▶ [WORK ITEM]:
Please state how many lines of the records below contain the word "fileMock". Give the number and nothing else.

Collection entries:
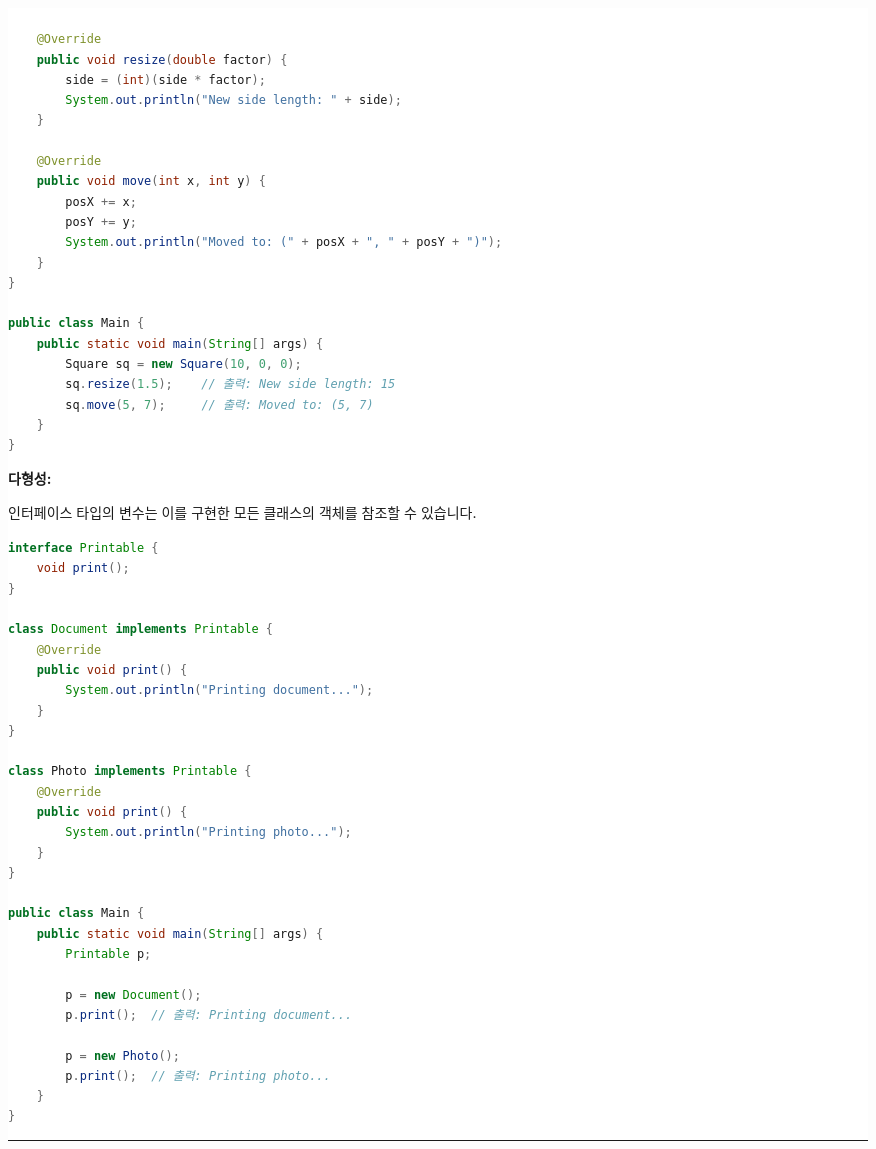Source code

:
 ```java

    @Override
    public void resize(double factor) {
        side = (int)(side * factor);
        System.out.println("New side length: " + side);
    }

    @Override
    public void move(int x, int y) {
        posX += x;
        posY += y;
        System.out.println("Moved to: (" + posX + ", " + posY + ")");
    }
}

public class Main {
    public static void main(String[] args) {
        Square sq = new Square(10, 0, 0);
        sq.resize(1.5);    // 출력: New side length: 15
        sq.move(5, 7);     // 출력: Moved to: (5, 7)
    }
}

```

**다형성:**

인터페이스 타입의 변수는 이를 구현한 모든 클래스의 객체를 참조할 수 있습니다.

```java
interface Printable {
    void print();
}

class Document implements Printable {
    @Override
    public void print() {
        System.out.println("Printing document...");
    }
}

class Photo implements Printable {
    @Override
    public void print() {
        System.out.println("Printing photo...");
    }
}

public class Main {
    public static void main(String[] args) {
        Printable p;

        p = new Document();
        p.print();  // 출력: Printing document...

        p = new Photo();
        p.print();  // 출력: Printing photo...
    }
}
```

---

==

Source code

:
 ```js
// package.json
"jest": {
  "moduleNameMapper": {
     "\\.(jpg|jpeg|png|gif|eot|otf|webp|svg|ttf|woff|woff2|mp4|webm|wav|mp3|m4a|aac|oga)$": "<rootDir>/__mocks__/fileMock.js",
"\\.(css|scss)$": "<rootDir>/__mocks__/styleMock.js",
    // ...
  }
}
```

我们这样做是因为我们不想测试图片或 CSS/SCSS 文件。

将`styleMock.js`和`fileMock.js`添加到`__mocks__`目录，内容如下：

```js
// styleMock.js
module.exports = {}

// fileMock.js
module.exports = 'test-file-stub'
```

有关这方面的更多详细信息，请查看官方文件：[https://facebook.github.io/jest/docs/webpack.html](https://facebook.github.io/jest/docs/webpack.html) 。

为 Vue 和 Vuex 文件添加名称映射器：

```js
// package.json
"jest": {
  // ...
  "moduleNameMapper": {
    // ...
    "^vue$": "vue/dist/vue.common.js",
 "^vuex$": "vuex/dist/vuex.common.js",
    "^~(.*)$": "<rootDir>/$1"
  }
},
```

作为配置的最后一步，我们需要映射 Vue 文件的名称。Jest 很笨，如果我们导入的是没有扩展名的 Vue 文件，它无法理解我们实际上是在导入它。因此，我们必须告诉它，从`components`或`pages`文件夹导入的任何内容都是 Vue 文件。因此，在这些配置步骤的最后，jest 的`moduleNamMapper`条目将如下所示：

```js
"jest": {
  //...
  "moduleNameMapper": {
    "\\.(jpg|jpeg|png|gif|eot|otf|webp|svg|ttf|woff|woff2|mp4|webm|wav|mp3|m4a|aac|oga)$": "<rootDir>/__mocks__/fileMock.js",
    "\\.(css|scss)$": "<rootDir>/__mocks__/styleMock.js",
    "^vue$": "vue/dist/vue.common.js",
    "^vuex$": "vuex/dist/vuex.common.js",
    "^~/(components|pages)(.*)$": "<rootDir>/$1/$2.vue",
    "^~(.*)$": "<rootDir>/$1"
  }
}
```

▶ [OUTPUT]:
4